HAJJA, Yemen, June 15 (Reuters) - The flour, oil and sugar which Yemeni mother of five Fairouz gets as food aid three times a month to turn into porridge to supplement her children's meagre diet is not nearly enough to feed her hungry brood.
But by September, it may be gone.
The 36-year-old is among around half a million Yemenis who receive help from the World Food Programme (WFP) in the Arabian peninsula state where efforts to fight persistent hunger are complicated by armed conflict and weak central control.
But the WFP says a drop in donor aid may force it to halt all Yemen operations by the end of August in a move it says could threaten stability. It has already halved rations for those displaced by a northern war to try to stretch aid stocks.
"With the current funding situation, we will have to cease operations by the end of August," said Gian Carlo Cirri, the WFP representative in Yemen, where one in three people suffer from chronic hunger. "The situation is extremely serious."
The WFP says it would need $75 million to continue operations for the duration of 2010 in impoverished Yemen, which is trying at once to cement a truce with northern rebels, quell separatism in the south and fight a resurgent al Qaeda arm.
Growing instability in Yemen is a major global security concern since a Yemen-based regional arm of al Qaeda claimed responsibility for a failed December attempt to bomb a U.S.-bound plane.
Western allies and neighbouring Saudi Arabia fear al Qaeda could exploit poverty and chaos in Yemen to use it as a base for destabilising attacks in the region and beyond. They want Yemen to resolve its domestic conflicts and consolidate power.
But Yemen, strategically located next door to top oil exporter Saudi Arabia but with fewer resources, is also trying to avert economic disaster for many, including around 350,000 displaced by the northern war, most of whom receive WFP support.
Meanwhile, donations to the WFP have fallen sharply as the financial crisis continues to dog many donor countries, Cirri said. In addition, many funds were diverted to Haiti after the Caribbean state was hit by a devastating earthquake in January. That has meant Yemen has had to do with less.
"When you look at the overall humanitarian requirement for Yemen ... It's very cheap to buy stability," Cirri said.
The Yemeni government, however, said the stability threat was an exaggeration.
"I think this ... was intended to pressure the government and the donors to fulfil the needs of the programme," Hisham Sharaf Abdalla, deputy minister for planning and international cooperation, said of the instability worries.
"But no leadership or government in the world would accept a lack of stability," he added.
WHAT MAY HAPPEN
Perched on breathtakingly beautiful craggy mountaintops, vertigo-inducing cliffs or nestled in dramatic valleys, Hajja's villages are often isolated and difficult to access, especially without vehicles.

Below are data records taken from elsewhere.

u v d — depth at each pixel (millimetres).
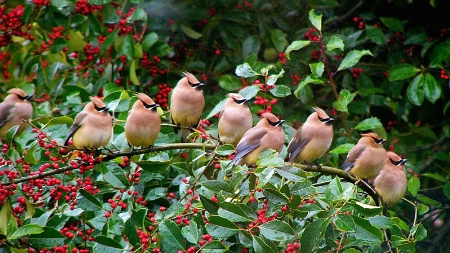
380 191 11945
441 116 15227
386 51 15172
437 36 15023
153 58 13664
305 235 9164
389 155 12148
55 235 10016
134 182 10977
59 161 10688
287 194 9492
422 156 15031
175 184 11156
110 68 13336
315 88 14930
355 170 11539
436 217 14312
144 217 9719
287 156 11828
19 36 13953
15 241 10000
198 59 14625
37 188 10742
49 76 13375
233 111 11578
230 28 14430
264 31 14258
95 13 14000
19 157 11047
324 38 14414
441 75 14016
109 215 10125
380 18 14367
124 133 11391
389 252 10297
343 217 9133
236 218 9188
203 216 9969
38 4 13344
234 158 10578
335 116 14594
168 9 14156
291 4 14734
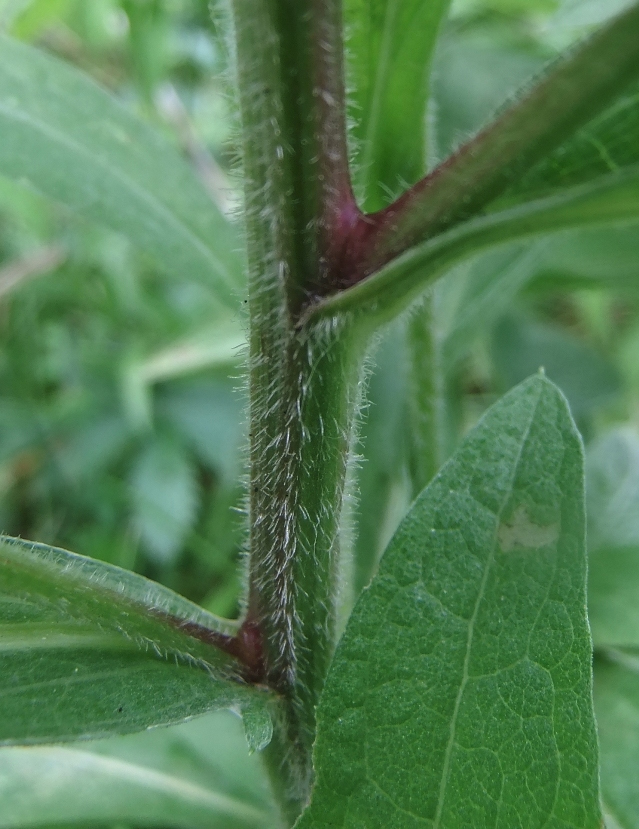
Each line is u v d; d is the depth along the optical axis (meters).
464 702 0.09
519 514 0.09
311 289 0.10
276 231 0.10
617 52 0.08
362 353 0.10
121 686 0.09
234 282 0.14
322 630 0.11
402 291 0.09
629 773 0.13
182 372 0.30
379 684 0.09
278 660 0.11
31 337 0.31
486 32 0.24
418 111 0.11
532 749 0.09
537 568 0.09
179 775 0.15
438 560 0.09
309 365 0.10
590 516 0.16
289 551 0.10
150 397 0.30
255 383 0.10
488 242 0.09
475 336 0.18
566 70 0.09
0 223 0.34
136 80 0.28
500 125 0.09
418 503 0.09
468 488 0.09
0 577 0.09
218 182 0.30
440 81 0.22
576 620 0.09
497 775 0.09
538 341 0.26
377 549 0.19
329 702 0.09
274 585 0.10
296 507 0.10
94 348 0.31
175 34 0.30
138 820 0.14
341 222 0.10
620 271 0.21
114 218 0.14
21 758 0.15
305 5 0.09
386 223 0.10
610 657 0.14
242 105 0.09
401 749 0.09
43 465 0.30
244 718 0.09
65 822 0.14
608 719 0.14
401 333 0.19
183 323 0.32
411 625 0.09
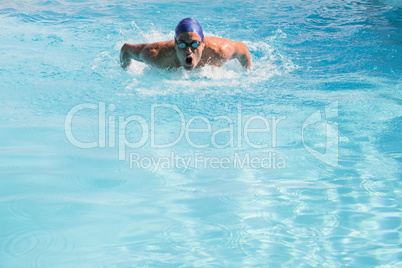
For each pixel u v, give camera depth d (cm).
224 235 532
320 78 1112
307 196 621
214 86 1060
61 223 549
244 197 618
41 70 1133
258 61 1252
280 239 525
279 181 660
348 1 2073
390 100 959
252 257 491
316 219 566
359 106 929
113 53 1294
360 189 636
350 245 514
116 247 505
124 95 991
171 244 513
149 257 488
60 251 495
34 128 819
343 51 1323
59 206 586
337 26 1617
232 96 997
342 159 722
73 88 1020
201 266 473
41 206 585
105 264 474
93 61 1217
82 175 671
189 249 503
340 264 481
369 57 1264
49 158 717
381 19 1717
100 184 648
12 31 1520
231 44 1120
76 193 621
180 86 1055
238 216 573
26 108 905
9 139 775
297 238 527
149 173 683
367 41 1419
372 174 677
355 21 1686
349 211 582
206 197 618
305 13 1827
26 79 1064
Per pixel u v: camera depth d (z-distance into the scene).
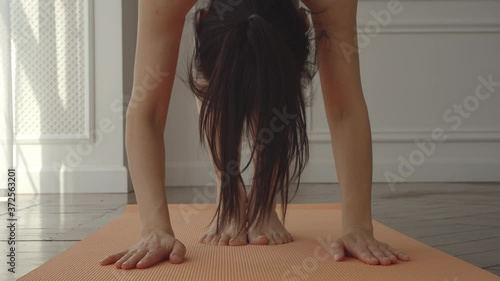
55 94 3.48
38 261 1.41
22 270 1.30
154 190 1.31
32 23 3.47
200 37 1.36
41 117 3.48
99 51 3.50
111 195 3.31
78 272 1.16
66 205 2.76
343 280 1.08
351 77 1.35
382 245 1.30
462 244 1.61
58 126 3.49
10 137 2.90
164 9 1.29
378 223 1.92
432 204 2.63
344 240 1.31
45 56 3.48
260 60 1.23
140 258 1.21
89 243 1.54
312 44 1.40
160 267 1.20
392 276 1.11
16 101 3.47
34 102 3.48
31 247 1.61
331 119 1.38
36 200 3.02
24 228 1.99
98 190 3.49
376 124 3.89
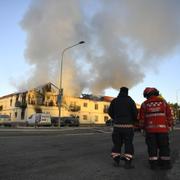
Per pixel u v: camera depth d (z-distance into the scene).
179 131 28.77
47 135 19.33
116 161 7.82
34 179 6.40
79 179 6.42
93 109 82.25
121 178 6.55
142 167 7.78
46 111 72.12
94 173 7.01
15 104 72.19
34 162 8.34
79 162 8.45
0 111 79.44
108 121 57.56
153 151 7.48
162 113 7.48
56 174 6.88
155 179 6.50
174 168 7.66
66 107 75.94
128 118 7.73
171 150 11.69
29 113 69.69
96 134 20.88
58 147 12.07
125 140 7.71
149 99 7.63
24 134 20.39
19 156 9.37
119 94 8.04
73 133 22.56
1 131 25.02
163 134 7.45
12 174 6.84
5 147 11.55
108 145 13.06
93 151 10.91
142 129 7.74
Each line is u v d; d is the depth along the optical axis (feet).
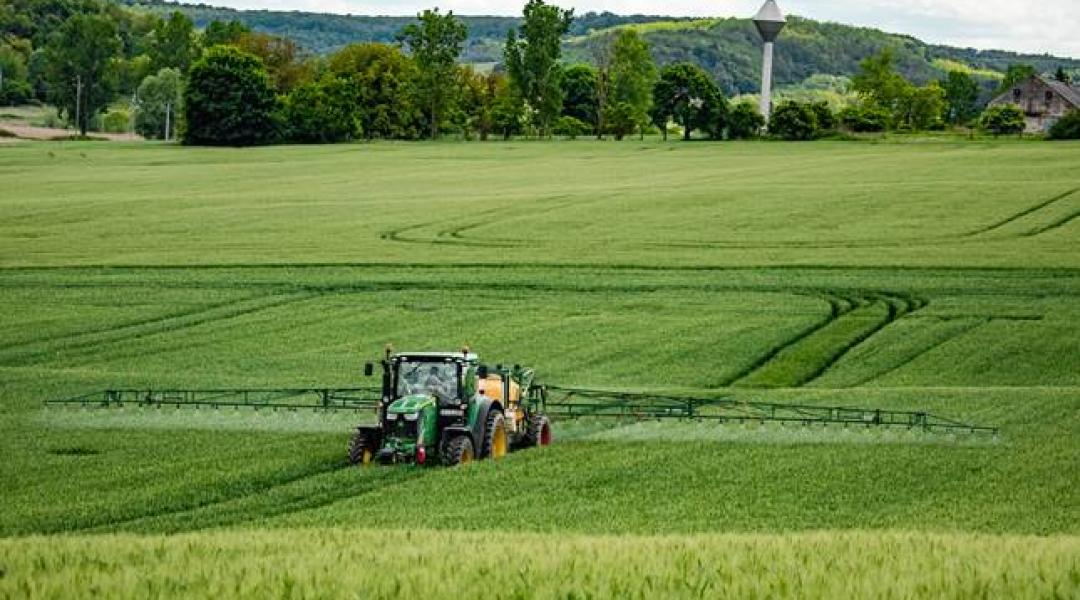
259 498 230.48
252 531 188.96
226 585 139.95
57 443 285.64
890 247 644.69
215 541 173.27
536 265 601.62
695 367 421.59
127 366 416.87
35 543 172.35
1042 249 631.97
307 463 263.49
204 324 485.15
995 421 321.73
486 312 506.48
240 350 441.68
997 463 269.03
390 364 269.64
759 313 503.61
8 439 290.15
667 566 151.12
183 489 237.04
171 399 349.20
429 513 217.15
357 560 154.51
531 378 295.89
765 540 175.83
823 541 174.70
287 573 145.59
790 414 333.62
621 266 598.75
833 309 510.99
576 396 363.56
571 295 537.65
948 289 542.98
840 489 242.78
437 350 439.63
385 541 173.78
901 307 513.86
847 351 448.65
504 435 278.67
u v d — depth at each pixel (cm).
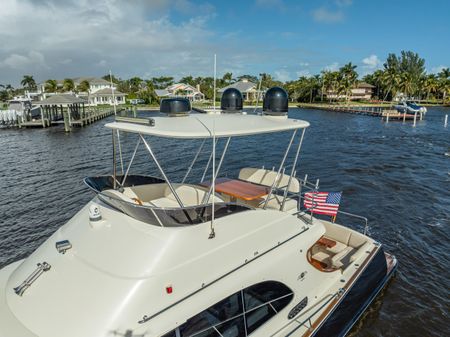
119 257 367
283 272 475
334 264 653
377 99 10700
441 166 2128
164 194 610
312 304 525
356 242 731
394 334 669
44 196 1513
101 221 417
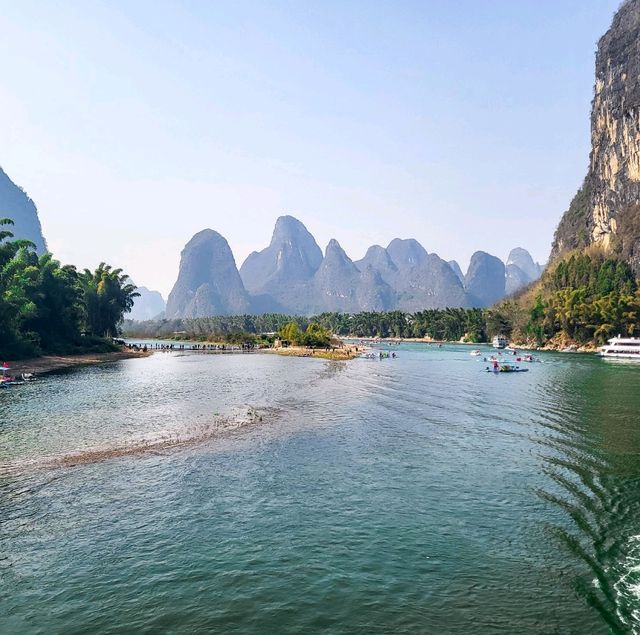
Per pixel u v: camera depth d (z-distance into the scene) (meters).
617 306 148.50
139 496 22.77
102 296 144.62
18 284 95.94
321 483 24.70
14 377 68.62
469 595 15.01
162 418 40.09
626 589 15.25
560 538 18.69
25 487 23.77
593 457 29.41
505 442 33.06
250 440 33.12
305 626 13.57
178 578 15.95
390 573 16.25
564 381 70.06
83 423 37.88
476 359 120.50
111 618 13.93
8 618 13.93
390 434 35.38
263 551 17.70
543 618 13.84
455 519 20.44
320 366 96.38
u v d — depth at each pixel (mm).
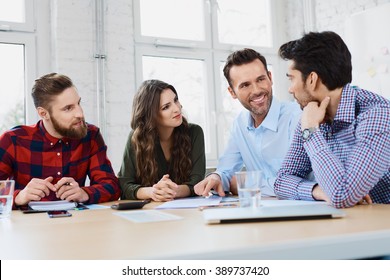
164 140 2100
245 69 1841
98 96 2918
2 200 1214
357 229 705
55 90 1835
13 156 1857
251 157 2020
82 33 2914
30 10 2910
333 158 1133
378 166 1096
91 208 1414
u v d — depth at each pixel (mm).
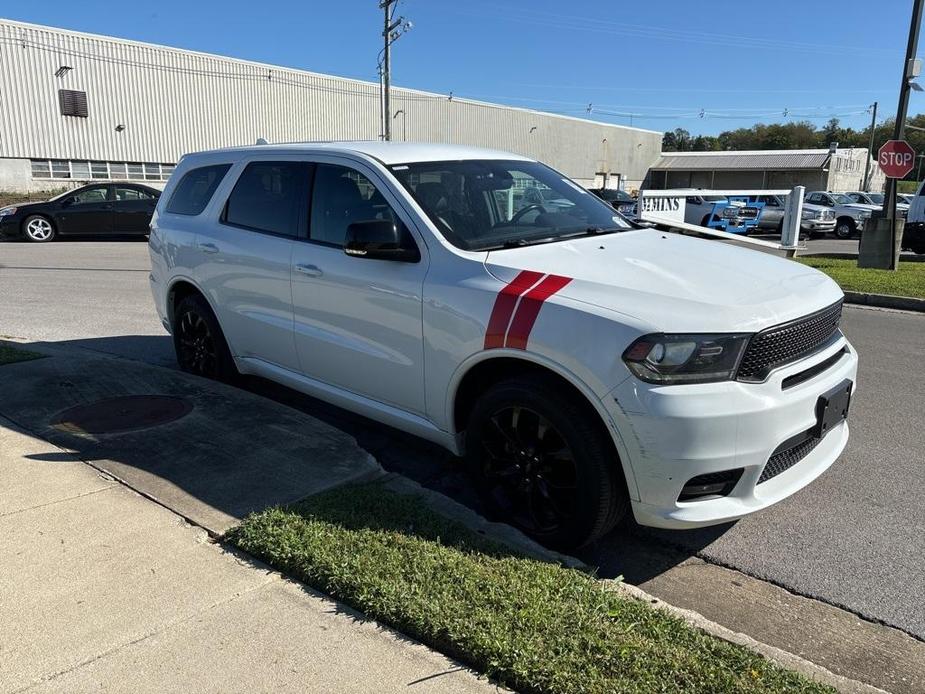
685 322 2873
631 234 4168
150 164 35906
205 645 2477
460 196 3998
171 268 5543
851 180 65062
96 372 5652
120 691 2264
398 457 4492
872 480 4219
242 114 38781
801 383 3160
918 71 12594
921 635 2828
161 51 35562
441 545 3088
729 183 65625
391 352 3830
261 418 4613
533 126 55219
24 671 2344
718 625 2727
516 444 3377
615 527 3676
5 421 4562
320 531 3135
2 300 9844
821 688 2289
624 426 2885
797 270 3697
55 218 18094
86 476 3758
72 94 33031
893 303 10180
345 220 4164
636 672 2328
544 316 3113
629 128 65062
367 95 44219
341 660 2410
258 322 4746
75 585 2805
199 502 3475
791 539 3557
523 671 2295
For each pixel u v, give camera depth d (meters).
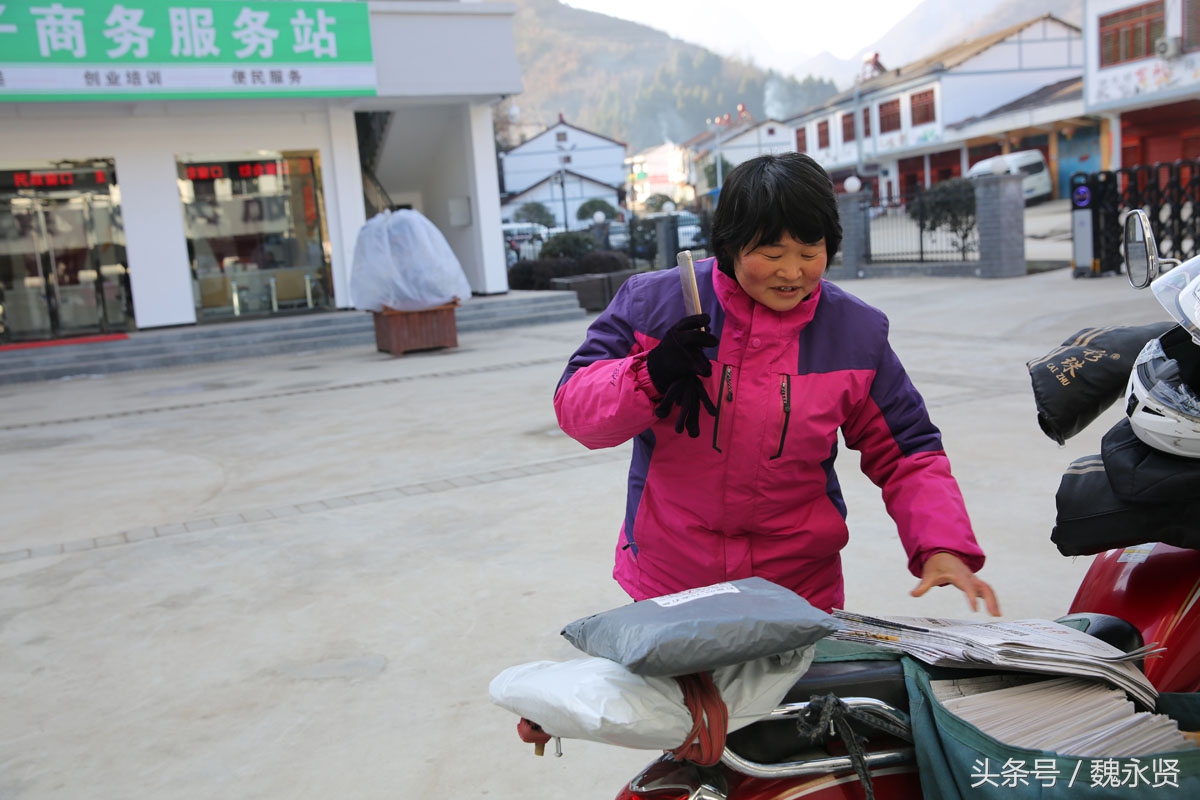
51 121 14.15
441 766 2.62
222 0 13.61
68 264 14.66
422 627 3.58
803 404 1.62
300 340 13.77
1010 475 4.90
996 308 11.62
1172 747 1.40
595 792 2.46
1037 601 3.40
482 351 11.97
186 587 4.18
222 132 15.06
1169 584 1.75
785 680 1.34
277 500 5.53
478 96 15.91
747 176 1.48
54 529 5.24
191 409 9.09
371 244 11.78
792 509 1.71
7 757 2.80
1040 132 36.41
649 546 1.78
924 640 1.54
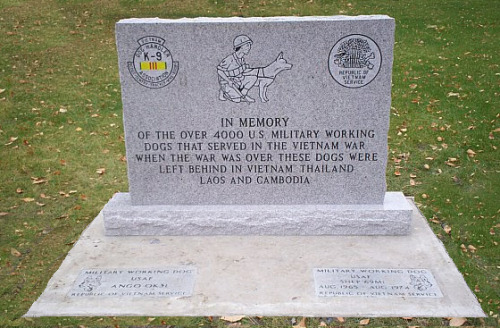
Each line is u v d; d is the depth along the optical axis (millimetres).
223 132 3070
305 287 2742
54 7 7391
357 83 2977
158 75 2992
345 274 2818
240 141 3082
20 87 4941
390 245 3043
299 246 3051
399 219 3102
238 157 3109
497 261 2932
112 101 4801
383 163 3098
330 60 2951
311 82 2982
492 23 6680
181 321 2578
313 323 2553
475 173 3688
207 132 3074
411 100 4684
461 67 5316
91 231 3209
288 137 3068
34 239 3160
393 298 2668
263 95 3008
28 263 2967
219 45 2945
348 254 2973
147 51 2961
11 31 6371
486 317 2568
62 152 4027
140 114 3055
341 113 3025
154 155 3117
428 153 3945
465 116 4363
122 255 2992
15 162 3877
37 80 5113
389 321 2557
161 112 3049
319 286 2744
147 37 2943
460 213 3309
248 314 2602
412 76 5164
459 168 3756
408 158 3906
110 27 6758
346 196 3156
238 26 2914
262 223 3135
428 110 4492
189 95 3018
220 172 3139
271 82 2988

Already, WFP aid reaches only a fifth of the 3.1 million Yemenis estimated to need support. For Hajja's inhabitants, news that the WFP may soon stop assisting their area does not bode well.
Yemen has one of the worst malnutrition rates in the world, competing only with countries such as Afghanistan, Bangladesh and India. More than 40 percent of its 23 million inhabitants live on less than $2 a day, and poverty is rising fast.
Hajja's inhabitants keep livestock and till terraced fields, often cultivating not food but qat, a mild narcotic leaf that dominates Yemeni life but also requires extensive irrigation in a country with chronic water shortages.
Yemen does have anti-qat awareness programmes, but development experts say it is difficult to persuade farmers to give up the lucrative crop since it is so vital to their income.
"This is a poor area, it has few resources," said Saleh Ahmed Nassar, who heads Hajja's nutritional programme.
Hajja's mayor said the WFP's looming pullout comes as the town's needs are growing fast and he too is worried about the potential effects on his area which is already one of the poorest in the country.
The WFP says if it pulls out, food insecurity and child mortality would rise, and people would be forced to migrate.
But the Yemeni government says the main humanitarian emergency in the country centres around the people displaced by the recently ended conflict in the northern province of Saada.
"There will be no such exaggerated scenarios," Abdalla said. "The only emergency situation are the refugees in Saada, and the Yemeni government with the help of donors will deal with it."
The WFP is in talks with Sanaa and donors to gain access to $4.7 billion in aid money pledged as long ago as 2006, the lion's share of which has yet to be distributed, Cirri said.
He said any savings the WFP may have had for Yemen have already been used up, and that there was no other option now but for the donors to step up to the plate.
"I want to believe that the donor community will realise that it's worth (helping) and if it is not done then the situation could really further deteriorate," he said.